Two measuring stations repeatedly revealed  very high concentrations of the antibiotic sulfamethoxazole (at the maximum 950 ng/l in September 2013); they arose from human use. Analysis results of nearby small wastewater treatment works confirmed this finding.

The veterinary drug sulfadimidine was consistently found at nine of the eleven sampling sites in low concentrations of about 10 - 20 ng/l (up to 70 ng/l). It was successfully proven at half of the sites that the substance originated from animal housing where it was used as veterinary medicine; it got into the groundwater via manure. The Länder (e.g. Lower Saxony) are still in the process of analysing the remaining sites.

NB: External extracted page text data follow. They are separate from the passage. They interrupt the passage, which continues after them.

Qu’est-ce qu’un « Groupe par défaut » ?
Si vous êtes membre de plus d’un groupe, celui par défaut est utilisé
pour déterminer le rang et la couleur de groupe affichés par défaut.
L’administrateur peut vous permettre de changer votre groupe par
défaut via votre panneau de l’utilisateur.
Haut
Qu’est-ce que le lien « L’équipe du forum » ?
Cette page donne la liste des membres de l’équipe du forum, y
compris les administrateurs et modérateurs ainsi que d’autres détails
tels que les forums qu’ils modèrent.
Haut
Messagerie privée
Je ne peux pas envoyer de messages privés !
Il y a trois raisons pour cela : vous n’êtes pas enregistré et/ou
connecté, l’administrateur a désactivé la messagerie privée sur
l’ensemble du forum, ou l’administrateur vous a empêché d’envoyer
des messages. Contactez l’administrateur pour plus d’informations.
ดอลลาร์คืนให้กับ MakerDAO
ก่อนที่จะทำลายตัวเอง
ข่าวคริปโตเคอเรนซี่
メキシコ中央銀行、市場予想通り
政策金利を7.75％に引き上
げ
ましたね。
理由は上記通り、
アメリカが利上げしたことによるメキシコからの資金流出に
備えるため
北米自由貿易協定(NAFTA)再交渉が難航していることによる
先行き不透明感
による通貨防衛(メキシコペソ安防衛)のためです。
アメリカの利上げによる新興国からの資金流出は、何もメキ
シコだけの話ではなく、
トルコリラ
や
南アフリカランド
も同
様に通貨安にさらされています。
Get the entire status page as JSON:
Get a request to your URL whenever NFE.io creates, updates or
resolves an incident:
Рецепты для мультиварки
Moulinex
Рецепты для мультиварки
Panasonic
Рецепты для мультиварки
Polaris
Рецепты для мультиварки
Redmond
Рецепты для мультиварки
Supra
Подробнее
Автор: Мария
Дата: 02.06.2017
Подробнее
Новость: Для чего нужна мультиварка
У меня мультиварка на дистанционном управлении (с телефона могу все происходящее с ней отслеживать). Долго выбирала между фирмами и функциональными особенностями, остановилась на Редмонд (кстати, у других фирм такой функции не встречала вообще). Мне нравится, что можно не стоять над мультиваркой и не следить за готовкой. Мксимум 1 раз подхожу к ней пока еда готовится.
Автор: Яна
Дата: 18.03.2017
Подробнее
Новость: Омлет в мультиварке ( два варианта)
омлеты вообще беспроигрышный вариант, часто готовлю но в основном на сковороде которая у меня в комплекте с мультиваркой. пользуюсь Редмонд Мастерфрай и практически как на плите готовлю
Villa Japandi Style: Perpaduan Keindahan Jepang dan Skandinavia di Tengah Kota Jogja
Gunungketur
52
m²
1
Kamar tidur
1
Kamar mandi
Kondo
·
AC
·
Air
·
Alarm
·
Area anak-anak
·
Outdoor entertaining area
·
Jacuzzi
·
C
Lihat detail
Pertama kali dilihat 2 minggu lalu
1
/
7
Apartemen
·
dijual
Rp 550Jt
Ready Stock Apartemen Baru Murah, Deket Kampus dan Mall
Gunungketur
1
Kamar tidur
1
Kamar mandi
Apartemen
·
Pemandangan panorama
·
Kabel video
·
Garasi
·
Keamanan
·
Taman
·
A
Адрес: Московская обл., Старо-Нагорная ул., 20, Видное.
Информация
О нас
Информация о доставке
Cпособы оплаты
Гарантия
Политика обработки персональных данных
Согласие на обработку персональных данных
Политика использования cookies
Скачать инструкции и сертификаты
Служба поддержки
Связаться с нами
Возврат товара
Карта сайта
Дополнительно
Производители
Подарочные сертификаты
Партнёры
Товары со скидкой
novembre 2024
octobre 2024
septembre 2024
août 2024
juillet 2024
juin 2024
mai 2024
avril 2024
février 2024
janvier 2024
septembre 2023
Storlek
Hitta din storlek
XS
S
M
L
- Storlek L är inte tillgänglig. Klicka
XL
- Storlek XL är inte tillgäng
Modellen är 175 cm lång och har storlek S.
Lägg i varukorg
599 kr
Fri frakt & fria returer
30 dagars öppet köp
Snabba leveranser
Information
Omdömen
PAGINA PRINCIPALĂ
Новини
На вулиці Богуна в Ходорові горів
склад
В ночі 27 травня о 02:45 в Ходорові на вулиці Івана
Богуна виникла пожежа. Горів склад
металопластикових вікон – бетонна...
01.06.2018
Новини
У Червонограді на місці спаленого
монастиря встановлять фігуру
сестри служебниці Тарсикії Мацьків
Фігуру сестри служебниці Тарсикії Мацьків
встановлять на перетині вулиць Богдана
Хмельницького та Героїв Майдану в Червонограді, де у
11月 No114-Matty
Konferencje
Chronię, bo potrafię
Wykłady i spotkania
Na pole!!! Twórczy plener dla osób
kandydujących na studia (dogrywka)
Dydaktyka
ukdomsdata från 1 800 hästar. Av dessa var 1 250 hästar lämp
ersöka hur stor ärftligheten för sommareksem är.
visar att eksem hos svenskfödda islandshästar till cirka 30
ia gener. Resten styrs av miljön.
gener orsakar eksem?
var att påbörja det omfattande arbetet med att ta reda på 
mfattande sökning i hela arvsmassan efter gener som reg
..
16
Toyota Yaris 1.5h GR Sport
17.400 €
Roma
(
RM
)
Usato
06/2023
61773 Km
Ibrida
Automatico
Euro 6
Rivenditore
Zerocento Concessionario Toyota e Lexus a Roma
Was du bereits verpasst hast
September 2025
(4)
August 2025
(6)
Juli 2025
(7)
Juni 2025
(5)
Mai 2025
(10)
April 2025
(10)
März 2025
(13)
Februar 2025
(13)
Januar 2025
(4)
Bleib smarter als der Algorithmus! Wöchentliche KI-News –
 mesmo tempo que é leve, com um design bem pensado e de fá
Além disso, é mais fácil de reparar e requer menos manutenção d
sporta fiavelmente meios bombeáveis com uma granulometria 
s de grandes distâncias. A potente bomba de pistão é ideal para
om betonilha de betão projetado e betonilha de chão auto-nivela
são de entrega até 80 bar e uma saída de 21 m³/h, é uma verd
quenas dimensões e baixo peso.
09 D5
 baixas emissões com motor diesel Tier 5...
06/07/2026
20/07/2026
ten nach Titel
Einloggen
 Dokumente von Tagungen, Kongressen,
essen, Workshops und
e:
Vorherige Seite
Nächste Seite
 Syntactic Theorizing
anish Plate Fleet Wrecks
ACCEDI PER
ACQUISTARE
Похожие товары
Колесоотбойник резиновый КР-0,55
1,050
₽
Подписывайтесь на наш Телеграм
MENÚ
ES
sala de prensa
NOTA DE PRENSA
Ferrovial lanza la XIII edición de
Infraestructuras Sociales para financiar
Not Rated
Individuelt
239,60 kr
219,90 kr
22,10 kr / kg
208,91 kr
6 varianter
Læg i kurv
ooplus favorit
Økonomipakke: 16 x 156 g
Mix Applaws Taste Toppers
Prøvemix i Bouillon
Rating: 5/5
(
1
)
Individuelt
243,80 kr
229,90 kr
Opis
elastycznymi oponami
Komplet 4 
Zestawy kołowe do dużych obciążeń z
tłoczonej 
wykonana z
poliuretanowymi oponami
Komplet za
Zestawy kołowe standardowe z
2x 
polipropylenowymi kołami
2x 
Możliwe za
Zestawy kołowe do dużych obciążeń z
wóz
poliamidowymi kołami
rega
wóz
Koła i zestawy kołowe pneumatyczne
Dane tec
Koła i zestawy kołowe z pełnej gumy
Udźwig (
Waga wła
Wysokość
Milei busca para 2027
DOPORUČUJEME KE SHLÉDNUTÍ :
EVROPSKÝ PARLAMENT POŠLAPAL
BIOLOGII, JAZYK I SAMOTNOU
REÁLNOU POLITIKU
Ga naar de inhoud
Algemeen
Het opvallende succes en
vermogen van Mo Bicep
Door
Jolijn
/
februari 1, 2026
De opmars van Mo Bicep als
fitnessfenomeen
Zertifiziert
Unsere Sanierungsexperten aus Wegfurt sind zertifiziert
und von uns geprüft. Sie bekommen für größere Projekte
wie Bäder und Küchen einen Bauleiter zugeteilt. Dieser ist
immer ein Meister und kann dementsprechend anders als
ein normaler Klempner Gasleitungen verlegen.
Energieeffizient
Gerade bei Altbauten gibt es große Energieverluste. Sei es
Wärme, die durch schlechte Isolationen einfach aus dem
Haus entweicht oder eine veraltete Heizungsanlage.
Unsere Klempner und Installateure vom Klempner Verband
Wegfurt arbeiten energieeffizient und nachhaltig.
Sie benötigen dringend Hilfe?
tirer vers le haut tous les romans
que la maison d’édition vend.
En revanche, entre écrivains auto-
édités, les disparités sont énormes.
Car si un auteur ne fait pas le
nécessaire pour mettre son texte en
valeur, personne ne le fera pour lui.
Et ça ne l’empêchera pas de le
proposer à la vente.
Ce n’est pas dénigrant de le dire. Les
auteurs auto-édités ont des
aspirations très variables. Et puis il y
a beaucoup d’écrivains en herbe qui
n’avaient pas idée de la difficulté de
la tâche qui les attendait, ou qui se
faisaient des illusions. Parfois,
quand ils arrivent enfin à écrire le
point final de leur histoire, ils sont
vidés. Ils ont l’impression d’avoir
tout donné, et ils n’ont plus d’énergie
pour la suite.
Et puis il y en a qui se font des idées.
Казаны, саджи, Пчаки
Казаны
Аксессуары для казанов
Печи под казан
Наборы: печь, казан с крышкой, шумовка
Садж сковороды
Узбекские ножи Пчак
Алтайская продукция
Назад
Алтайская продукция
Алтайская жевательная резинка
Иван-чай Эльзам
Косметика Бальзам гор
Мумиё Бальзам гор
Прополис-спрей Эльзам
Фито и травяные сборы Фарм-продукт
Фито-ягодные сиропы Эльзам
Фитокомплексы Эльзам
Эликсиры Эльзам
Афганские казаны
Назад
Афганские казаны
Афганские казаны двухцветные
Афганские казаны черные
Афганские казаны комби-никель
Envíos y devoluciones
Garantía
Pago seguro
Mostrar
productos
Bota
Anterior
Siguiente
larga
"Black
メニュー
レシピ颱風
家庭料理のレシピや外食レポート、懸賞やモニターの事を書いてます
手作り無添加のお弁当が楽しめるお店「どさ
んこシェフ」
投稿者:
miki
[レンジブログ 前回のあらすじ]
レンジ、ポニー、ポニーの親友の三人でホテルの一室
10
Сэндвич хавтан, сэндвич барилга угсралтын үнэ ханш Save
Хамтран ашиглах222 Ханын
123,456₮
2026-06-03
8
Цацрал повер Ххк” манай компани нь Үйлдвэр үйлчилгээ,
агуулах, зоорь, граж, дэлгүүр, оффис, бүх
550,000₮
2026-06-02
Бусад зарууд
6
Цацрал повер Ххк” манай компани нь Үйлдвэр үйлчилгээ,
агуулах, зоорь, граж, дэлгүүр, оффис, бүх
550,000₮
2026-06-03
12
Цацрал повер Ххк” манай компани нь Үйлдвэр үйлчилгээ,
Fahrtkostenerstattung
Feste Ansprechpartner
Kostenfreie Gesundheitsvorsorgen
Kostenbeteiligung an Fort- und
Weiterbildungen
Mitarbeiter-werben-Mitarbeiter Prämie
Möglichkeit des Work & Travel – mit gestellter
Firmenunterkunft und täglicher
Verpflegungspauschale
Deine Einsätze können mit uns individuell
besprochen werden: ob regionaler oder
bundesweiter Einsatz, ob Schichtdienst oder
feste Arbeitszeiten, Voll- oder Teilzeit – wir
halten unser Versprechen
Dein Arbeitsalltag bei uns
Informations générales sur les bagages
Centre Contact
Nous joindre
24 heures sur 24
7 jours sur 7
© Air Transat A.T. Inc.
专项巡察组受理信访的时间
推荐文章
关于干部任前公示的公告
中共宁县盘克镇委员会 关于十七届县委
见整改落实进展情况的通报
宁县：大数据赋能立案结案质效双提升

The active substance sulfadiazine and a relevant degradation product were also frequently detected in low concentrations (less than 100 ng/l, maximum 90 ng/l). It is applied almost exclusively as a veterinary antibiotic and enters the environment when liquid manure is spread on fields and seeps into groundwater. This pathway was recognised at all eight sites concerned. The antibiotic was also detected in small wastewater works, and therefore contamination of the groundwater from this source is feasible.